***** DATA TO EXAMINE

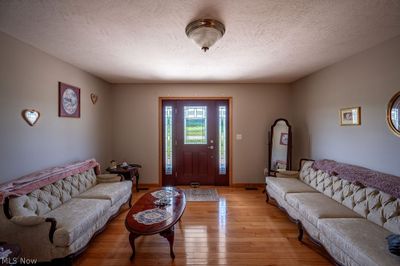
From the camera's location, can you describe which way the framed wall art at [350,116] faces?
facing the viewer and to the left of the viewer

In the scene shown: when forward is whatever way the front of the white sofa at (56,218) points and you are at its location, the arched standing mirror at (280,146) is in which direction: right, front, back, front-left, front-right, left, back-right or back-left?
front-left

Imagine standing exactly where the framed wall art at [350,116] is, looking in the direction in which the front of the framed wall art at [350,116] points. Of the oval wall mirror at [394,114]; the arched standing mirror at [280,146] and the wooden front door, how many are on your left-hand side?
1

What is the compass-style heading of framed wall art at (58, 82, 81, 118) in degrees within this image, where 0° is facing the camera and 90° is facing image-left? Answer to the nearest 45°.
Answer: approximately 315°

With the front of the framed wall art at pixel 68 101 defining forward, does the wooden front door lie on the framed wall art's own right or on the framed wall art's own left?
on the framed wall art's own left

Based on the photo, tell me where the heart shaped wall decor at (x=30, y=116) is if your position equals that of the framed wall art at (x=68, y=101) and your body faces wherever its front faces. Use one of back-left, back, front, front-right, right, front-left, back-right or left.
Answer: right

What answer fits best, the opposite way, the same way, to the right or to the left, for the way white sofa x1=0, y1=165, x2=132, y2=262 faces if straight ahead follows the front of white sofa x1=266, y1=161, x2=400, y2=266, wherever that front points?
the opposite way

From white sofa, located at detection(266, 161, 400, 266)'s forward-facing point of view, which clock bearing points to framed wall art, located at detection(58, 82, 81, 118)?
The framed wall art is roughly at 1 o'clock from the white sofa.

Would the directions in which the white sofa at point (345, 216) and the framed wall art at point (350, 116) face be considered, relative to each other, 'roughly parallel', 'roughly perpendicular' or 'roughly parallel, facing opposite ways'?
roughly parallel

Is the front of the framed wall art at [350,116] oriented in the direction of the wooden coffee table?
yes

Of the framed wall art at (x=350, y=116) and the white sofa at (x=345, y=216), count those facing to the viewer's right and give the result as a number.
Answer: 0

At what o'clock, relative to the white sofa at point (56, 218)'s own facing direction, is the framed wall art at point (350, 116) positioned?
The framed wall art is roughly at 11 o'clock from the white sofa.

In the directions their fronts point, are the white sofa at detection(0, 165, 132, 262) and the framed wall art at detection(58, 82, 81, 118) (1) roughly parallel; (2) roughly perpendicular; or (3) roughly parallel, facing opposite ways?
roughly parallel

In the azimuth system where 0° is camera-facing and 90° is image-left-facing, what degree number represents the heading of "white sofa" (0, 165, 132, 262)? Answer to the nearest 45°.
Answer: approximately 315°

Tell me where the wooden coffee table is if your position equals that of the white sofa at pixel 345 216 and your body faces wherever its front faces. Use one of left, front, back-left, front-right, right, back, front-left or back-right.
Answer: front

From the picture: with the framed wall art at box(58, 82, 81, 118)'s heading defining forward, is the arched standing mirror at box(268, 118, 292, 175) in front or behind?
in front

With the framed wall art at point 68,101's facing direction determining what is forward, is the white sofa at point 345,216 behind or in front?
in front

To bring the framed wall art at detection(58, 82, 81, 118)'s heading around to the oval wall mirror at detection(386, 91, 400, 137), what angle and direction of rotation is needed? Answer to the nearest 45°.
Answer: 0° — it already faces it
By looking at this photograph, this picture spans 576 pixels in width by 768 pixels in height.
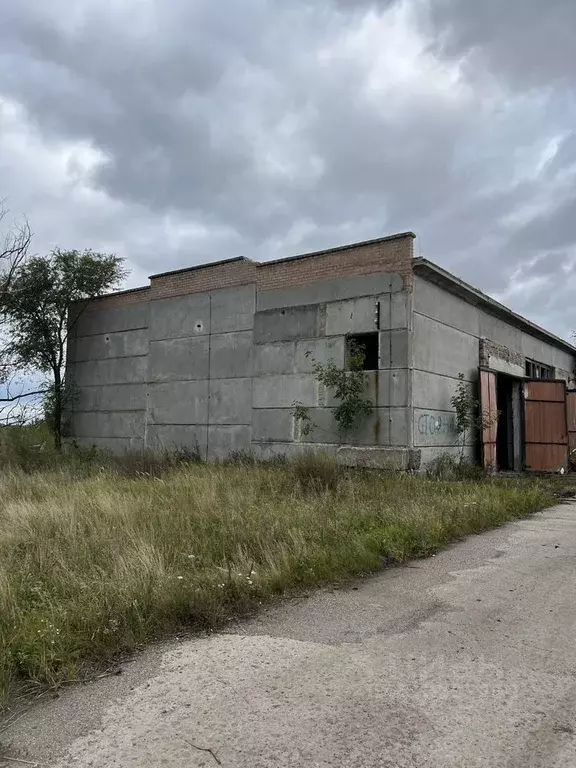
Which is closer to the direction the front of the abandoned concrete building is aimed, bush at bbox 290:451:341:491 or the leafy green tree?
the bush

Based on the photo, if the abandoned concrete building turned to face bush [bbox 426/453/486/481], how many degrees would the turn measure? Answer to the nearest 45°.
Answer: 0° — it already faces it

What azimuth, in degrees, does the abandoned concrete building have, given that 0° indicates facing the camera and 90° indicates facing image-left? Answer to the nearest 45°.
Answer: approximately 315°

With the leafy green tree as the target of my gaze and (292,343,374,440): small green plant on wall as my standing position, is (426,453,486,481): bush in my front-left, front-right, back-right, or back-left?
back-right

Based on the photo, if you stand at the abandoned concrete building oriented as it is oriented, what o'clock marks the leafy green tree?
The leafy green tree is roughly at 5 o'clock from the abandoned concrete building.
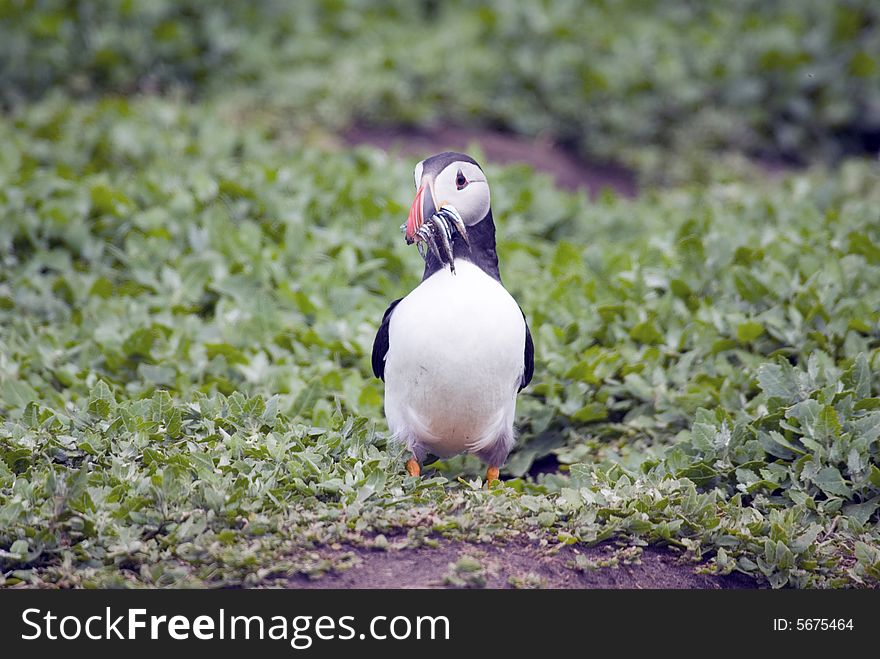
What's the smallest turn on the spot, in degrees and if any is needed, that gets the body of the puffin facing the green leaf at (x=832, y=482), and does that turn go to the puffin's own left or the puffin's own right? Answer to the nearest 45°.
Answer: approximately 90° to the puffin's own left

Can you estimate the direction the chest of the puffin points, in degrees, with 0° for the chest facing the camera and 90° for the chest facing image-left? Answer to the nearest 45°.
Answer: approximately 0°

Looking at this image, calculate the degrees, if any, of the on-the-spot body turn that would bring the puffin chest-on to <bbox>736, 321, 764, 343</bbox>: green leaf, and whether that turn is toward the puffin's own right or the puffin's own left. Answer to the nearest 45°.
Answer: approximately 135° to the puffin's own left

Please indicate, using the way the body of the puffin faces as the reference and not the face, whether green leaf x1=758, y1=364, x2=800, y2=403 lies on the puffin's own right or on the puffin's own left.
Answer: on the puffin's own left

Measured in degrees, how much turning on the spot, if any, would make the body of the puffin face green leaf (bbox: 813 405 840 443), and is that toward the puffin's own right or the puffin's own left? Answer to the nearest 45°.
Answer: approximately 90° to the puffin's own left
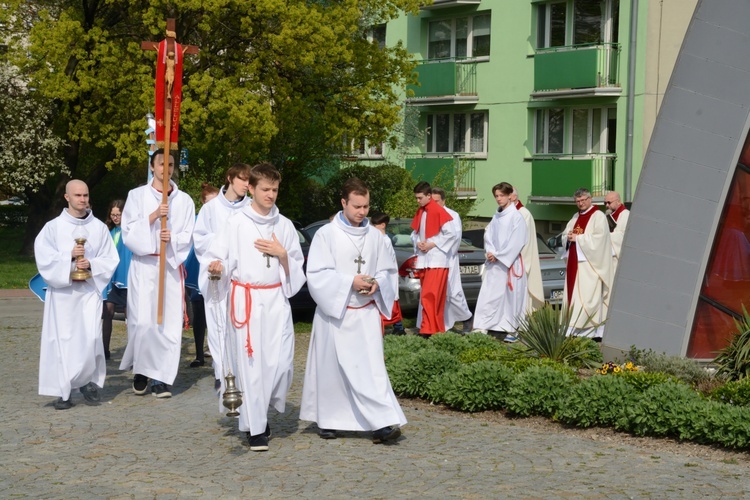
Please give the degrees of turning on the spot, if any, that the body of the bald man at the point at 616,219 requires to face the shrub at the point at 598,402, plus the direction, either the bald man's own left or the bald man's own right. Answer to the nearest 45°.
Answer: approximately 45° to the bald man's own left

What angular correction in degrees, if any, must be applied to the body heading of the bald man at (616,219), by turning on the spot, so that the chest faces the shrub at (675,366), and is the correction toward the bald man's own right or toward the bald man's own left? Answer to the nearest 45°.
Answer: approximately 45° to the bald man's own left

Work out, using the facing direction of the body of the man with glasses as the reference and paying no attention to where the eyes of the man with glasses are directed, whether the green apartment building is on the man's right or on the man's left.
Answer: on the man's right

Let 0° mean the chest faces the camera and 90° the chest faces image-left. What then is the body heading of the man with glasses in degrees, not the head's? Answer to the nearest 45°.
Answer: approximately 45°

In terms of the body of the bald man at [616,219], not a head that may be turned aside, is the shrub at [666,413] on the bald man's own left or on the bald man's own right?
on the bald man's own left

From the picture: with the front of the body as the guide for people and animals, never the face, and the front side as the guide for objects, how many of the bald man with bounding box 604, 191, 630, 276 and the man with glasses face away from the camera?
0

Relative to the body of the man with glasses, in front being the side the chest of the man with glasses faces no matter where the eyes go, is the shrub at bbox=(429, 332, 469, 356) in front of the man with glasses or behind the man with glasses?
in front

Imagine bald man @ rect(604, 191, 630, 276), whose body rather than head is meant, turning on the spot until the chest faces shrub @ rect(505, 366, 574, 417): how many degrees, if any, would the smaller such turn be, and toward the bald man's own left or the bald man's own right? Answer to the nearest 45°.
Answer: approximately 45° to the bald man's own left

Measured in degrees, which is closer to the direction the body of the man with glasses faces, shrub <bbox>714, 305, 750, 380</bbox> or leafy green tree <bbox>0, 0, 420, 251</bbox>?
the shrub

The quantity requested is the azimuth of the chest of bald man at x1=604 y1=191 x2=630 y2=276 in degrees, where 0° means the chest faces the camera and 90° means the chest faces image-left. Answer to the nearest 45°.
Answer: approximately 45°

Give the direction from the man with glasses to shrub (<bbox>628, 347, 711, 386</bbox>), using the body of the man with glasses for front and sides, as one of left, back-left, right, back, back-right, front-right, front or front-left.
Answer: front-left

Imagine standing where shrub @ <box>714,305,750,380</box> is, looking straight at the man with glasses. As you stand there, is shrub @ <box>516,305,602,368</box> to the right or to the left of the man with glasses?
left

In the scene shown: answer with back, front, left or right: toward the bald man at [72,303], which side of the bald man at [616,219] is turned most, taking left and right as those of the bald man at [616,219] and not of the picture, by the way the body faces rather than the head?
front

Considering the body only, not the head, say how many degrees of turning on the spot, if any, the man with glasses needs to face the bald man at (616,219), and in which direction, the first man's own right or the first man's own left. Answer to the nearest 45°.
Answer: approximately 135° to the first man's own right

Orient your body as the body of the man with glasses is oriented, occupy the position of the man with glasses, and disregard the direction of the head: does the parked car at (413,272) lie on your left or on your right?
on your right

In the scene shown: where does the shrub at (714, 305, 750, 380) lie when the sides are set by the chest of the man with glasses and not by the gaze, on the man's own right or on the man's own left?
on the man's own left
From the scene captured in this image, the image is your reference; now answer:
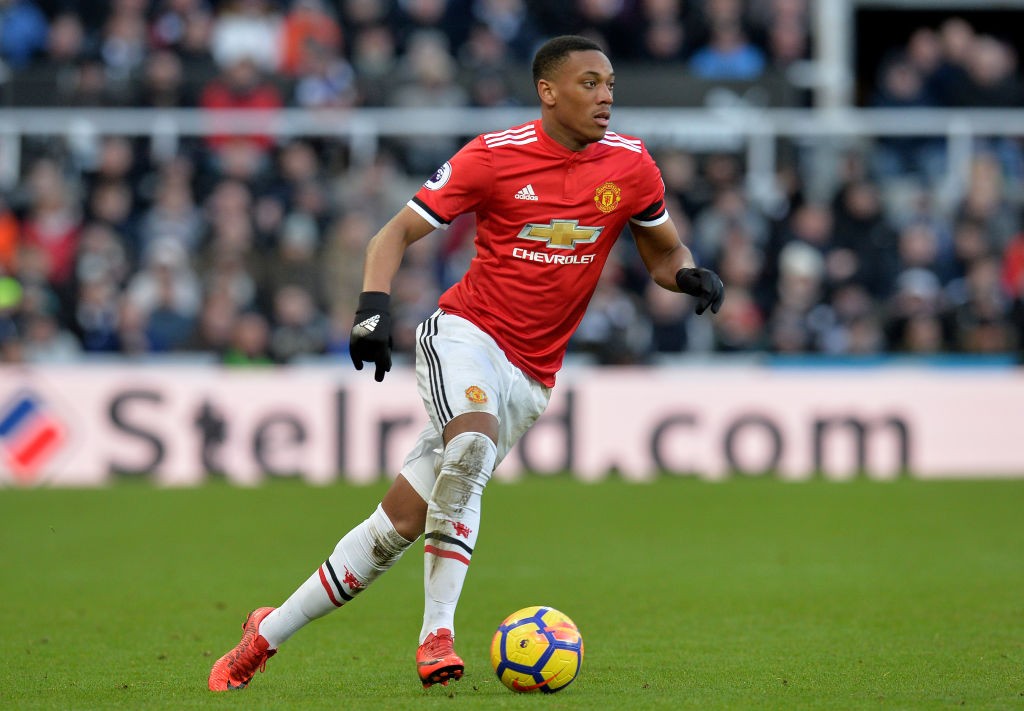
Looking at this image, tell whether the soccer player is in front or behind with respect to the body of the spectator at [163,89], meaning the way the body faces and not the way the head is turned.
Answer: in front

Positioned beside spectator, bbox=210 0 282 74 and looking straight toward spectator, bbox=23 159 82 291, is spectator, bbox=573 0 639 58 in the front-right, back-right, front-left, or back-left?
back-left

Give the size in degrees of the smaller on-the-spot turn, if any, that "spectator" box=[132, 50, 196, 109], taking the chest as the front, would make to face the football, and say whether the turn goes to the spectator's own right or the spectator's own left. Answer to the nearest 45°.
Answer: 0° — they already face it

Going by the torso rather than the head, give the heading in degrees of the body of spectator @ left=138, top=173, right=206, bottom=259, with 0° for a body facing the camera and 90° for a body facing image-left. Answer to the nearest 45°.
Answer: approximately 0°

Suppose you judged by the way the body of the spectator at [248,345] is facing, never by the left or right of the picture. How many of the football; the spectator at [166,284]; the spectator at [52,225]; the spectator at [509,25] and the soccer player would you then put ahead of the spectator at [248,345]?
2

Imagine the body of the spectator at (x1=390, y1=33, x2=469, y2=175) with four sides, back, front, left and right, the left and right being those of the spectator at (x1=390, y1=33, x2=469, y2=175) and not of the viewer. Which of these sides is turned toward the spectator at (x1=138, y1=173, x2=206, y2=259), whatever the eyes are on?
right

**********

Replace "framed wall art" with "wall painting" in the stretch of rows from the start through the line containing "facing the viewer", changing nothing else. Give only those lines and omit the pictures.

• _OUTPUT FOR THIS TASK_
From the camera's location, can you describe which way the wall painting at [350,116] faces?
facing the viewer and to the left of the viewer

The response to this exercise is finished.